- TASK PROMPT
Each line below must be set down exactly; omit any image you find.

- INFORMATION SUPPLIED
=== Section Start ===

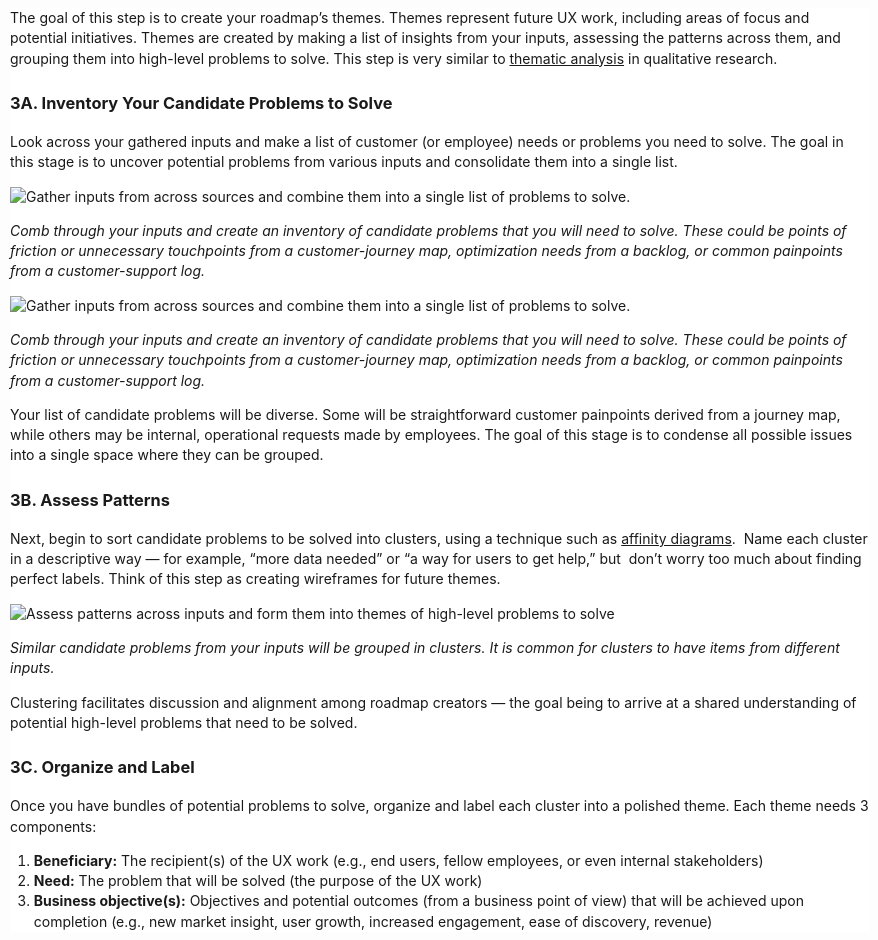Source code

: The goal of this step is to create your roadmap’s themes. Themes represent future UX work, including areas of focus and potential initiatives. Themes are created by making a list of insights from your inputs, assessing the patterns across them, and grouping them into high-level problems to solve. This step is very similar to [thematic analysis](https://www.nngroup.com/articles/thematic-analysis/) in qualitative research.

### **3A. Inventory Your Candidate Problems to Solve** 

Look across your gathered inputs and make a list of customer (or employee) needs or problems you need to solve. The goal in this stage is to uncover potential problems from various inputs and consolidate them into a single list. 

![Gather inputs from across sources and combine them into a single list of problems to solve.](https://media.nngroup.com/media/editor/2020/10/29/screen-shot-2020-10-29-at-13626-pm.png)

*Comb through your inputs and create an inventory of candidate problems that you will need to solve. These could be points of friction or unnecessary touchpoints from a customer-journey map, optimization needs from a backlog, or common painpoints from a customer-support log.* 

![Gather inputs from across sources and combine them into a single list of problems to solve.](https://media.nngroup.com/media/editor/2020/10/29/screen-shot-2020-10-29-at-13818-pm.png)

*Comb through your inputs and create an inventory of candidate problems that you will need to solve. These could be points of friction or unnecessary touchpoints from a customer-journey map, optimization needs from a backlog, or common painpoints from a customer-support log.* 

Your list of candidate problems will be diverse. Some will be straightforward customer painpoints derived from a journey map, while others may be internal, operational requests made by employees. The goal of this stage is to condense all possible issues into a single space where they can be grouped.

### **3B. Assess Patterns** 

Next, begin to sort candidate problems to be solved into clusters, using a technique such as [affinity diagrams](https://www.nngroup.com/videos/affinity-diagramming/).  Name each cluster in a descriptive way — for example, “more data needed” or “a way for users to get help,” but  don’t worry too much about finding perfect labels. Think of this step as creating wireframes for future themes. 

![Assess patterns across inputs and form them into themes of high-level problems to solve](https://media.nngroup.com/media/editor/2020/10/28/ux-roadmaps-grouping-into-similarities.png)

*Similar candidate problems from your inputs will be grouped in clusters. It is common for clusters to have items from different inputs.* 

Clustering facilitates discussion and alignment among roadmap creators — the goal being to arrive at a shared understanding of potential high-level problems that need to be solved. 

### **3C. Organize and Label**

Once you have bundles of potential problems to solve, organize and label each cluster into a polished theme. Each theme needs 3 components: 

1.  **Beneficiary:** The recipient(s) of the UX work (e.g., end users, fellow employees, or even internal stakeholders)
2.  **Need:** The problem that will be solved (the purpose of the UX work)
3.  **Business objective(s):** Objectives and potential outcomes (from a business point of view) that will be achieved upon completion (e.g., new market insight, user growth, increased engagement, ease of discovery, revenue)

=== Section End ===

- ANSWER SPACE
Source code

: The goal of this step is to create your roadmap’s themes. Themes represent future UX work, including areas of focus and potential initiatives. Themes are created by making a list of insights from your inputs, assessing the patterns across them, and grouping them into high-level problems to solve. This step is very similar to [thematic analysis](https://www.nngroup.com/articles/thematic-analysis/) in qualitative research.

### **3A. Inventory Your Candidate Problems to Solve** 

Look across your gathered inputs and make a list of customer (or employee) needs or problems you need to solve. The goal in this stage is to uncover potential problems from various inputs and consolidate them into a single list. 

![Gather inputs from across sources and combine them into a single list of problems to solve.](https://media.nngroup.com/media/editor/2020/10/29/screen-shot-2020-10-29-at-13626-pm.png)

*Comb through your inputs and create an inventory of candidate problems that you will need to solve. These could be points of friction or unnecessary touchpoints from a customer-journey map, optimization needs from a backlog, or common painpoints from a customer-support log.* 

![Gather inputs from across sources and combine them into a single list of problems to solve.](https://media.nngroup.com/media/editor/2020/10/29/screen-shot-2020-10-29-at-13818-pm.png)

*Comb through your inputs and create an inventory of candidate problems that you will need to solve. These could be points of friction or unnecessary touchpoints from a customer-journey map, optimization needs from a backlog, or common painpoints from a customer-support log.* 

Your list of candidate problems will be diverse. Some will be straightforward customer painpoints derived from a journey map, while others may be internal, operational requests made by employees. The goal of this stage is to condense all possible issues into a single space where they can be grouped.

### **3B. Assess Patterns** 

Next, begin to sort candidate problems to be solved into clusters, using a technique such as [affinity diagrams](https://www.nngroup.com/videos/affinity-diagramming/).  Name each cluster in a descriptive way — for example, “more data needed” or “a way for users to get help,” but  don’t worry too much about finding perfect labels. Think of this step as creating wireframes for future themes. 

![Assess patterns across inputs and form them into themes of high-level problems to solve](https://media.nngroup.com/media/editor/2020/10/28/ux-roadmaps-grouping-into-similarities.png)

*Similar candidate problems from your inputs will be grouped in clusters. It is common for clusters to have items from different inputs.* 

Clustering facilitates discussion and alignment among roadmap creators — the goal being to arrive at a shared understanding of potential high-level problems that need to be solved. 

### **3C. Organize and Label**

Once you have bundles of potential problems to solve, organize and label each cluster into a polished theme. Each theme needs 3 components: 

1.  **Beneficiary:** The recipient(s) of the UX work (e.g., end users, fellow employees, or even internal stakeholders)
2.  **Need:** The problem that will be solved (the purpose of the UX work)
3.  **Business objective(s):** Objectives and potential outcomes (from a business point of view) that will be achieved upon completion (e.g., new market insight, user growth, increased engagement, ease of discovery, revenue)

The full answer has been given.